From the entries, return every line where the string "Vide" shows up.

-------- Extracted entries

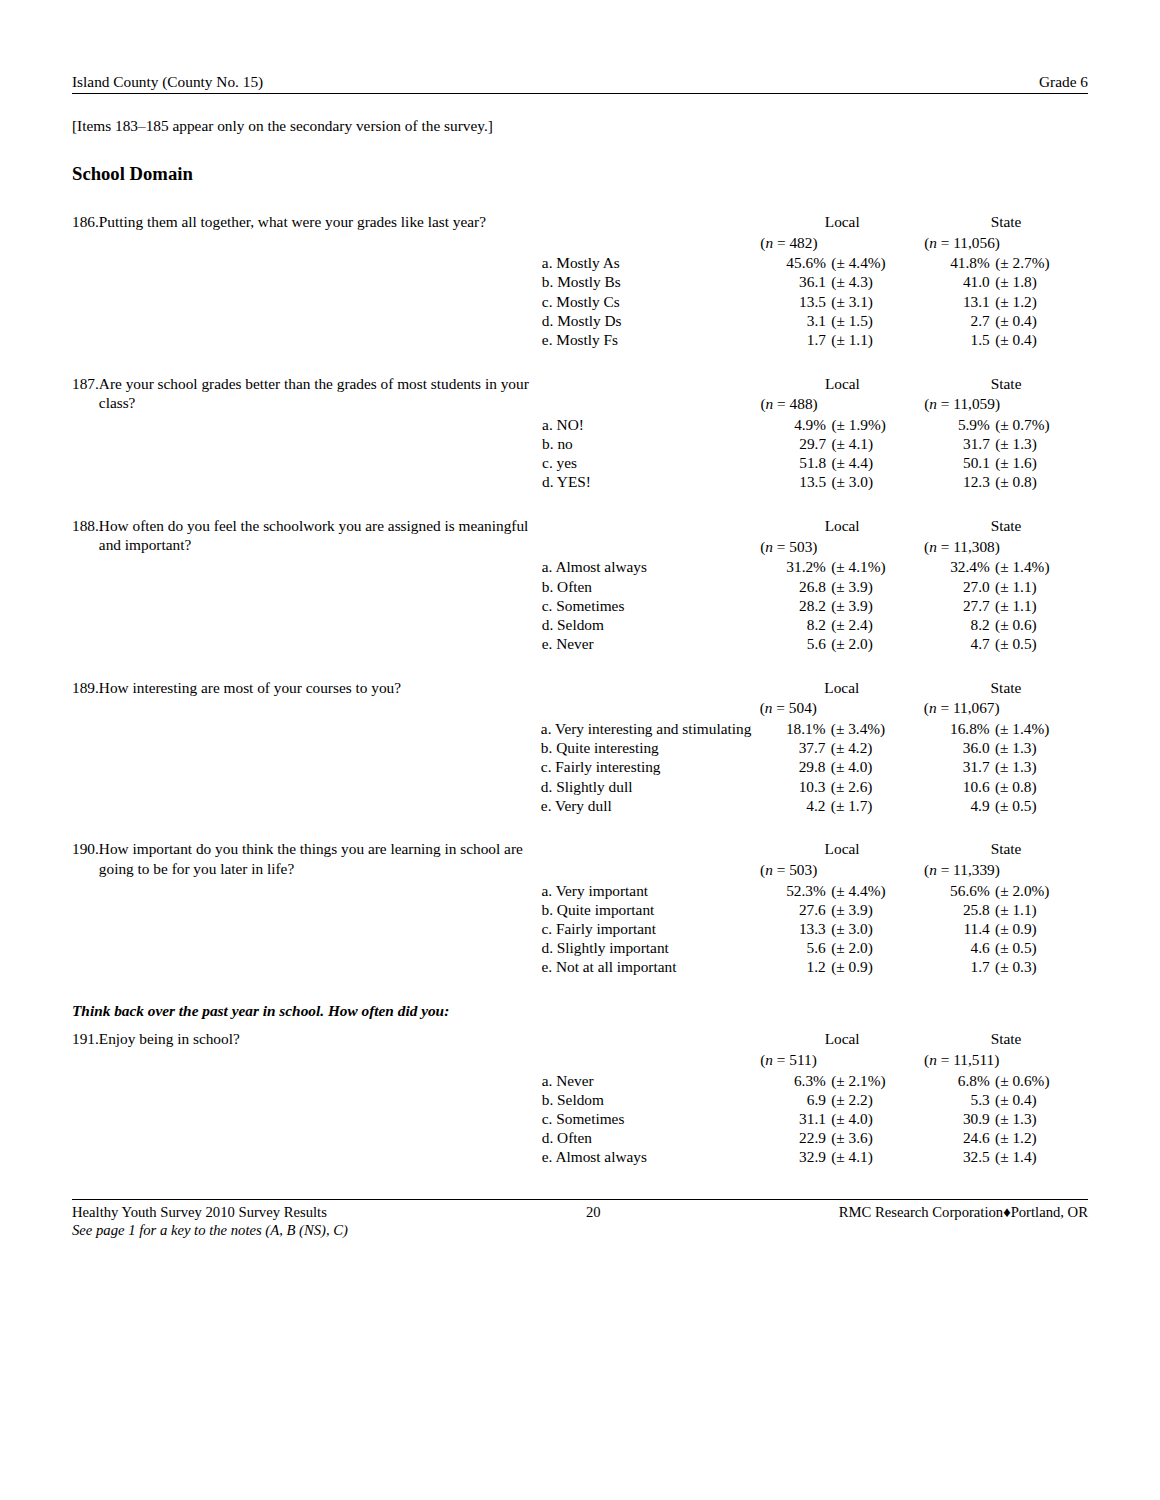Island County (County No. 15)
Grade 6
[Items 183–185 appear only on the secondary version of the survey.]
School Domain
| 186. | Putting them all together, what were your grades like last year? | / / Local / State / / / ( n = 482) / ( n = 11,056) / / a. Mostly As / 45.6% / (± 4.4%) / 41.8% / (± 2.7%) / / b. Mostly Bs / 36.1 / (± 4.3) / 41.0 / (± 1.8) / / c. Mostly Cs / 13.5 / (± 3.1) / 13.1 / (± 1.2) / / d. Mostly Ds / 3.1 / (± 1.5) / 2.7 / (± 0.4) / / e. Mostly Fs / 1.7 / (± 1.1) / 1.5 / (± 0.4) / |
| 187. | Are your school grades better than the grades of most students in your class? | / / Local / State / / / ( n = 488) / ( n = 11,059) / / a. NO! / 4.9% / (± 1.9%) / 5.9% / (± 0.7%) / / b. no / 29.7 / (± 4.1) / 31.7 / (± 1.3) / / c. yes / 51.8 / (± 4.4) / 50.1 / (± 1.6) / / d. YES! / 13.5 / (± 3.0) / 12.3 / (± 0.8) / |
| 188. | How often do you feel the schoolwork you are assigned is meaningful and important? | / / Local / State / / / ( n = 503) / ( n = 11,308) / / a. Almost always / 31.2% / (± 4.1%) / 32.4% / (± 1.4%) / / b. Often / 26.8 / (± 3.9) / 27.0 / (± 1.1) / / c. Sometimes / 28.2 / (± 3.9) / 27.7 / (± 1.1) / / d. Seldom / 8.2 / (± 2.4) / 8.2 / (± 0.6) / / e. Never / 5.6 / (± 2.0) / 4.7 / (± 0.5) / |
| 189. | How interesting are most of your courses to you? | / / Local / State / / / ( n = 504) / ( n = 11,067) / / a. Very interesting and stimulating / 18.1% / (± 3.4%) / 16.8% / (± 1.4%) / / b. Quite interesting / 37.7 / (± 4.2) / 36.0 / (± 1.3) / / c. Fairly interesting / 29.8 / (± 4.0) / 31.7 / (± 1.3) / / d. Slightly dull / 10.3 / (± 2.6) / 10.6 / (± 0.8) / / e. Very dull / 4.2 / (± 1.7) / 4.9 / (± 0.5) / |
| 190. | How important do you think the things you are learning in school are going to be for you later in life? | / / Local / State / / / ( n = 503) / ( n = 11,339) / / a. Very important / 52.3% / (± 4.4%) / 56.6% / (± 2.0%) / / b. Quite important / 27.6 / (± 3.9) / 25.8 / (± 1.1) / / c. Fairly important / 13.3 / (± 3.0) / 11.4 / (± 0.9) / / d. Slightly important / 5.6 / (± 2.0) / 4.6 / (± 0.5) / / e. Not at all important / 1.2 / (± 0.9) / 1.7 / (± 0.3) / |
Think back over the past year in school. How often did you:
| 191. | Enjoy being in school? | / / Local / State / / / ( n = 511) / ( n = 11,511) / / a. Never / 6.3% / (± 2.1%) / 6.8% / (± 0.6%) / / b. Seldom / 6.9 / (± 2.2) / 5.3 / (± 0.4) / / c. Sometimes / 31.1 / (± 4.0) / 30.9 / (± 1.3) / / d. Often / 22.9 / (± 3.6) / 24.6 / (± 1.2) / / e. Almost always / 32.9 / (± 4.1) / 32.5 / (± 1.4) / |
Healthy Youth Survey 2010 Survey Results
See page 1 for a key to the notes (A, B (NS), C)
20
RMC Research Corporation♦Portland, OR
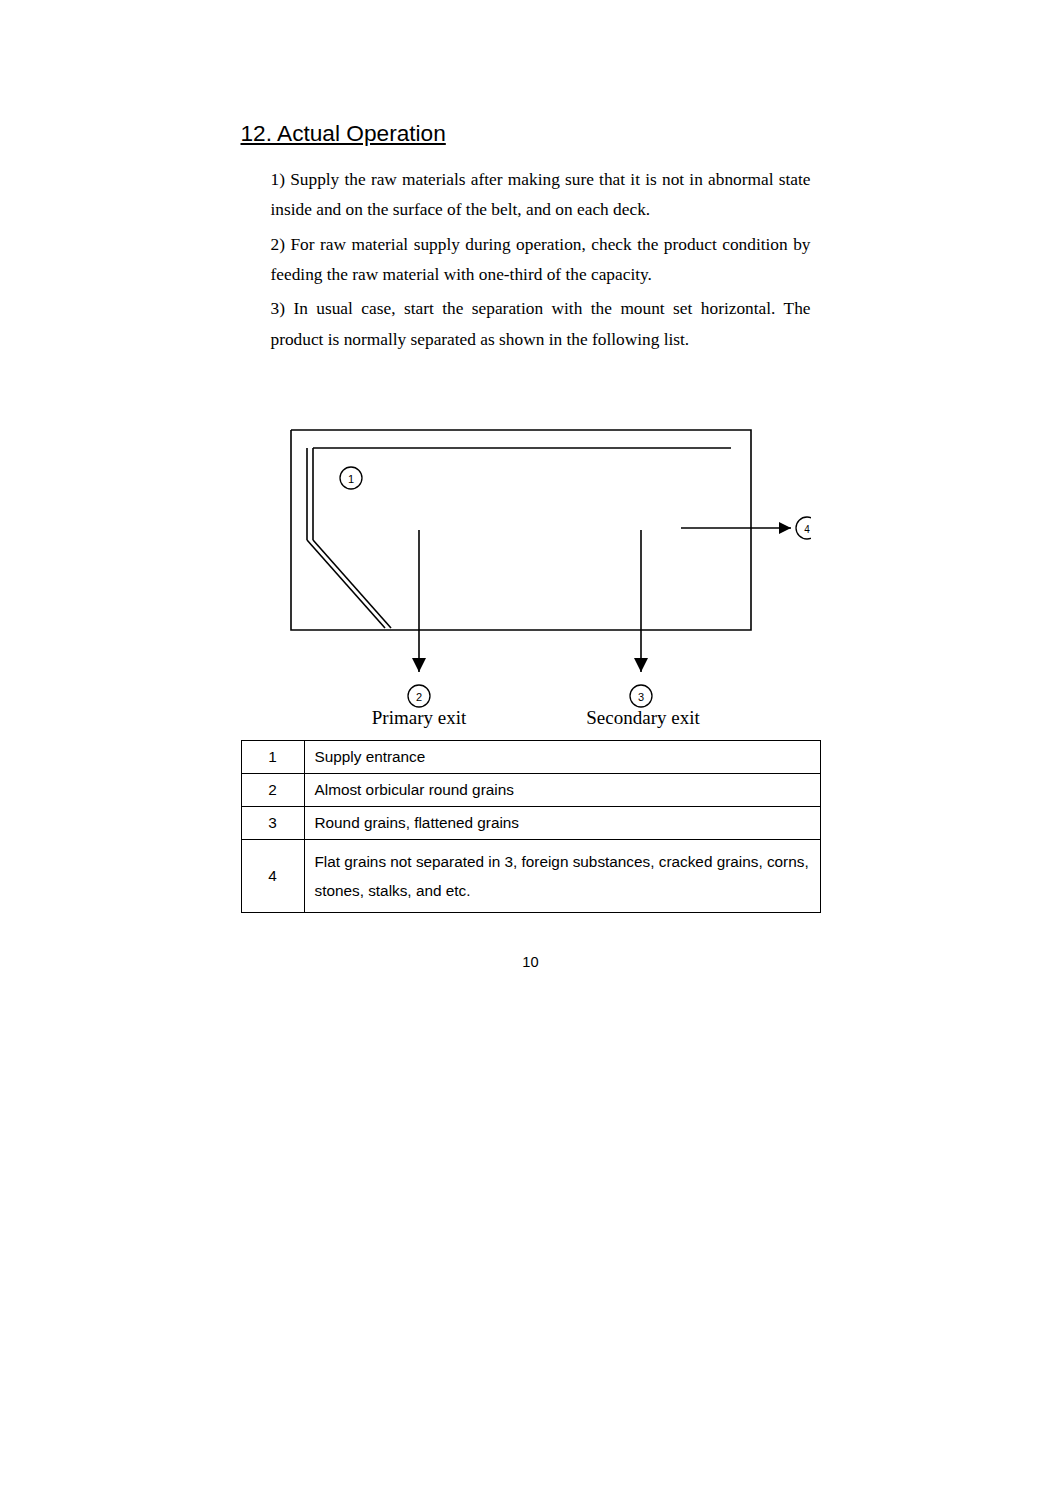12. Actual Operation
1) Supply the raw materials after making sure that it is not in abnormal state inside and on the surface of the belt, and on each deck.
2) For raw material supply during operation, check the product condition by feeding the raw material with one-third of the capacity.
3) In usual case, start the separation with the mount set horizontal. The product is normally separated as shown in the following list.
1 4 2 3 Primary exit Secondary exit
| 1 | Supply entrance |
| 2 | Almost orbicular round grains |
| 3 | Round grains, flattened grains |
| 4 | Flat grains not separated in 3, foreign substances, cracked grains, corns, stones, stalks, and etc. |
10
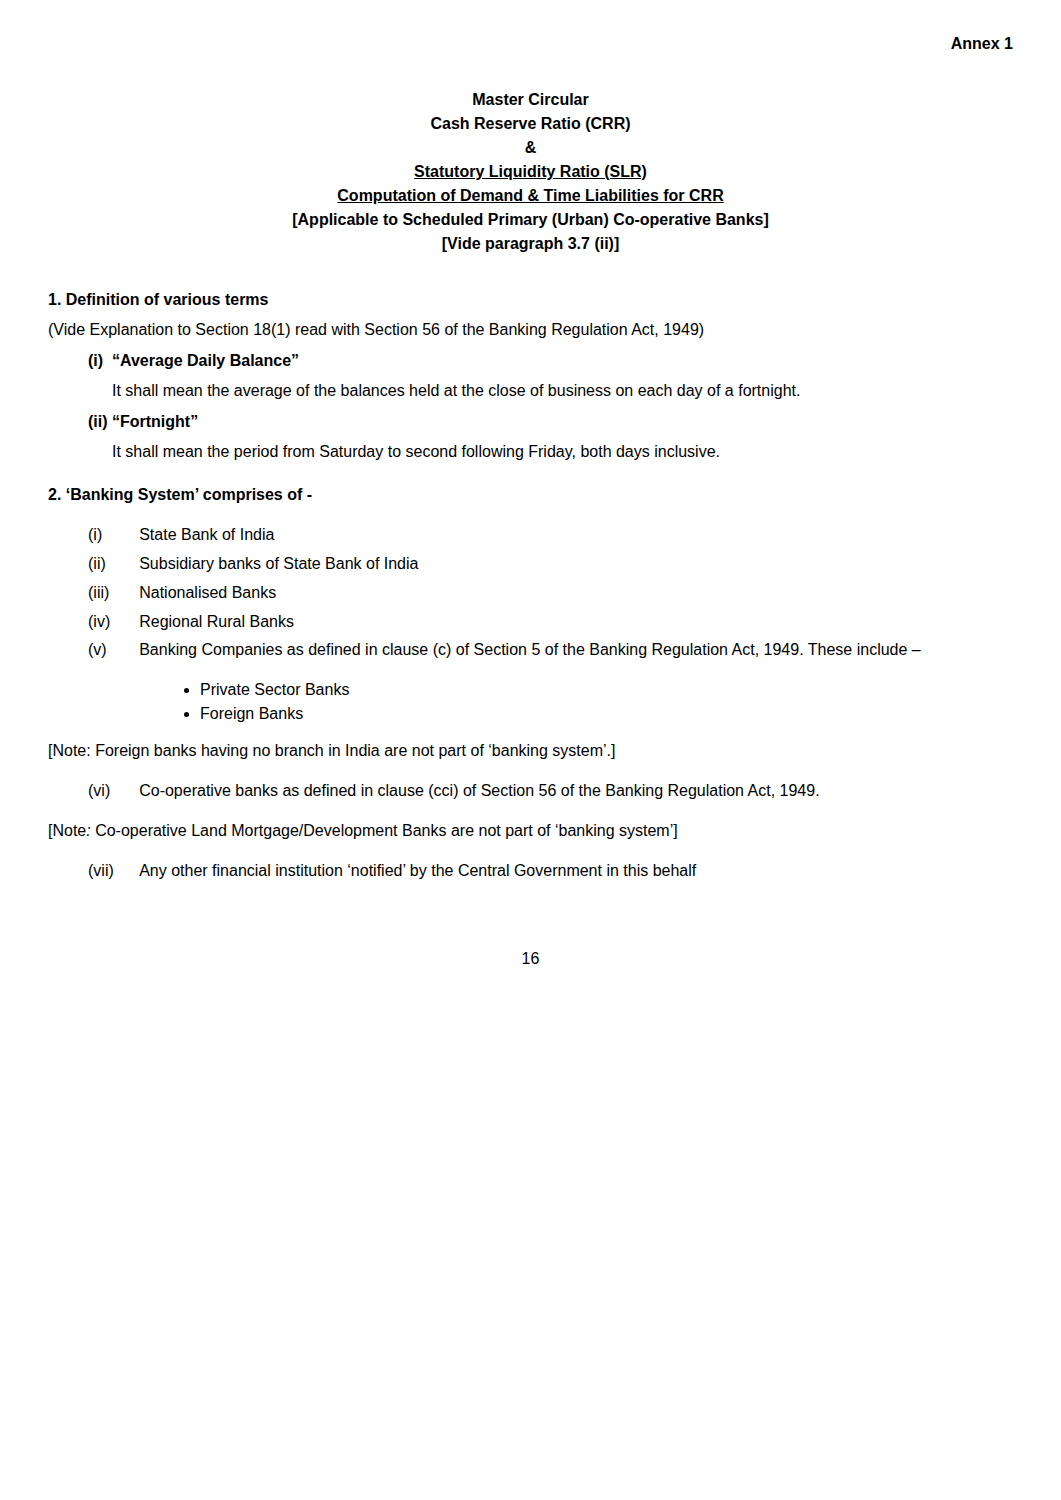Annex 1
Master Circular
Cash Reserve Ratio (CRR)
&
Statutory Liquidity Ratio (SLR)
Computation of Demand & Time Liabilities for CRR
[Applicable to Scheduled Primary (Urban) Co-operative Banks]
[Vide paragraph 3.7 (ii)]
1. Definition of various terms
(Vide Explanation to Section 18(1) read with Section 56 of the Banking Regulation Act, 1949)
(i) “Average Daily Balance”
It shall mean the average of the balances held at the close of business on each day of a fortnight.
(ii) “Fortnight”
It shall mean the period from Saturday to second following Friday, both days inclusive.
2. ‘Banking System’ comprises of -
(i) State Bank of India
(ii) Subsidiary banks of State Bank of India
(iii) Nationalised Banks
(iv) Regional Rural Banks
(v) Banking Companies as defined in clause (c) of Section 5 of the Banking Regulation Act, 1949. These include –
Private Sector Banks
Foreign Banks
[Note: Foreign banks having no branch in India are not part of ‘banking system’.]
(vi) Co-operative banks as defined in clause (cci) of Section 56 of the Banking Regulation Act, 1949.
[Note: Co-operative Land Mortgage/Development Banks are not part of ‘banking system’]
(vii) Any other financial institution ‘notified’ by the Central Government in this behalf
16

----------------

- [Solution below]
[Vide paragraph 3.7 (ii)]
(Vide Explanation to Section 18(1) read with Section 56 of the Banking Regulation Act, 1949)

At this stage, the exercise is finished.